The 83-year-old artist compared the often painful and lengthy process of getting permission for his giant artworks to the fraught process experienced by architects.
“Many of our projects have dimensions of urban planning like building a highway or a bridge,” he said. “They’re so close also in the permission process. We face identical problems to people building a highway, or a skyscraper or a bridge.”
“Not at all architecture”
Many observers have noted the architectural scale and impact of Christo’s work, and the artist pointed out that when he famously wrapped the Reichstag in Berlin in 1995 – following 20 years of planning – the New York Times sent its architecture critic to review it.
However his work is “not at all architecture,” he said.
“Many people have difficulty to read our projects. They’re not normal sculpture, they’re not normal painting. Our work is what it is. They are totally works of art. They exist only because me and Jeanne-Claude want them to exist.”
Together with his late partner Jeanne-Claude, Christo creates monumental temporary artworks that often take years to plan and fund. To complicate matters, Christo never accepts commissions for his work, instead raising the money himself.
“We never do commissions”
“We never do commissions,” he said. “This is why in all these years we realised very few projects and very many were not realised. We pay with our money. This is all our money.”
Christo was born in Bulgaria in 1935, fleeing the communist regime for western Europe in 1957. The following year he met Moroccan-born Jeanne-Claude in Paris. The two worked together until her death in 2009.
Despite cancelling a project in the USA last year in protest at Donald Trump’s presidency, Christo refuses to talk about politics. But he told Dezeen that his work is itself “real politics” because of the lengthy negotiating, lobbying and consensus building required to get projects off the ground.
“I don’t talk politics”
“I don’t talk politics because mostly of art today is political illustration,” Christo said. “Video and film, photography or painting, all that is illustration of things.
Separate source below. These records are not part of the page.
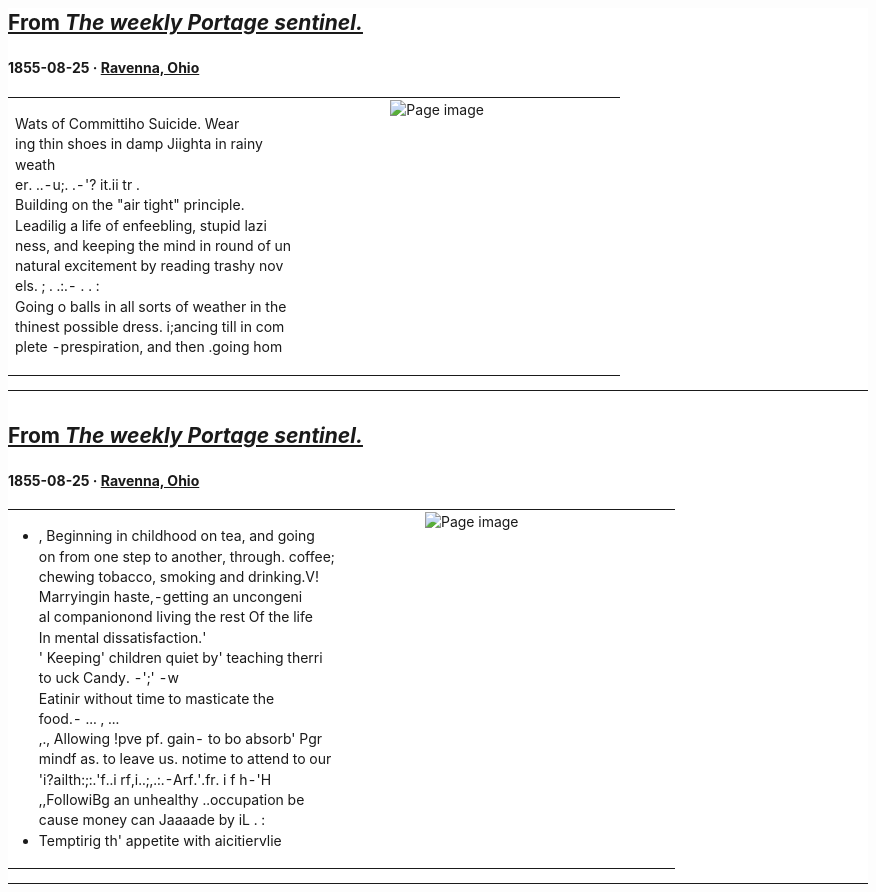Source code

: 
## [From _The weekly Portage sentinel._](https://chroniclingamerica.loc.gov/lccn/sn83035102/1855-08-25/ed-1/seq-1)

#### 1855-08-25 &middot; [Ravenna, Ohio](http://dbpedia.org/resource/Ravenna%2C_Ohio)

<table style="width: 100%;"><tr><td style="width: 50%">

  
Wats of Committiho Suicide. Wear  
ing thin shoes in damp Jiighta in rainy weath­  
er. ..-u;. .-&#x27;? it.ii tr .  
Building on the &quot;air tight&quot; principle.  
Leadilig a life of enfeebling, stupid lazi  
ness, and keeping the mind in round of un  
natural excitement by reading trashy nov  
els. ; . .:.- . . :  
Going o balls in all sorts of weather in the  
thinest possible dress. i;ancing till in com  
plete -prespiration, and then .going hom
</td><td style="width: 50%; max-height: 75%; margin: auto; display: block;">
<img alt="Page image" src="https://chroniclingamerica.loc.gov/iiif/2/ohi_gann_ver01%2Fdata%2Fsn83035102%2F00296027078%2F1855082501%2F0467.jp2/pct:68.264758,64.529473,12.683363,6.527921/!600,600/0/default.jpg"/>
</td>
</tr></table>

---

## [From _The weekly Portage sentinel._](https://chroniclingamerica.loc.gov/lccn/sn83035102/1855-08-25/ed-1/seq-1)

#### 1855-08-25 &middot; [Ravenna, Ohio](http://dbpedia.org/resource/Ravenna%2C_Ohio)

<table style="width: 100%;"><tr><td style="width: 50%">

  
- , Beginning in childhood on tea, and going  
on from one step to another, through. coffee;  
chewing tobacco, smoking and drinking.V!  
Marryingin haste,-getting an uncongeni  
al companionond living the rest Of the life  
In mental dissatisfaction.&#x27;  
&#x27; Keeping&#x27; children quiet by&#x27; teaching therri  
to uck Candy. -&#x27;;&#x27; -w  
Eatinir without time to masticate the  
food.- ... , ...  
,., Allowing !pve pf. gain- to bo absorb&#x27; Pgr  
mindf as. to leave us. notime to attend to our  
&#x27;i?ailth:;:.&#x27;f..i rf,i..;,.:.-Arf.&#x27;.fr. i f h-&#x27;H  
,,FollowiBg an unhealthy ..occupation be­  
cause money can Jaaaade by iL . :  
- Temptirig th&#x27; appetite with aicitiervlie
</td><td style="width: 50%; max-height: 75%; margin: auto; display: block;">
<img alt="Page image" src="https://chroniclingamerica.loc.gov/iiif/2/ohi_gann_ver01%2Fdata%2Fsn83035102%2F00296027078%2F1855082501%2F0467.jp2/pct:68.425760,74.120993,12.647585,9.552740/!600,600/0/default.jpg"/>
</td>
</tr></table>

---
Ours is the real politics: to get permission.”
“All our project have deep politics,” he added, but instead of making political statements through the artworks, the political nature of each project derives from the journey to its completion.
To make the Reichstag project happen “we defeated the chancellor and the prime minister of Germany” he said. “We defeated them to get permission and that is the real politics of the project.”
The London Mastaba – a hollow, flat-topped, 20-metre-high pyramid made of 7,506 stacked steel barrels painted in red, blue and mauve – was first conceived in 1962, with Christo eventually financing the £3 million cost by selling drawings and related artworks.
“I’m not independently wealthy,” he explained. “I sell original works of art [to fund my projects].”
“It’s my money, my freedom”
For the London Mastaba “we needed to have three million pounds to pay for the many things from the engineering to the workers to the material,” he explained.
“The barrels were fabricated in Holland. We need to pay for trucks, we need the factory, we hire workers, we need to have specialists. We get no money back. People don’t understand.”
“All the quality, all the decisions are made because it’s our money,” he added. “It’s my money, it’s my freedom.”
Christo’s London Mastaba is at the Serpentine in Hyde Park, London until 23 September 2018. The exhibition Christo and Jeanne-Claude: Barrels and The Mastaba 1958-2018 is at the Serpentine Galleries until 9 September 2018 and is free to visit.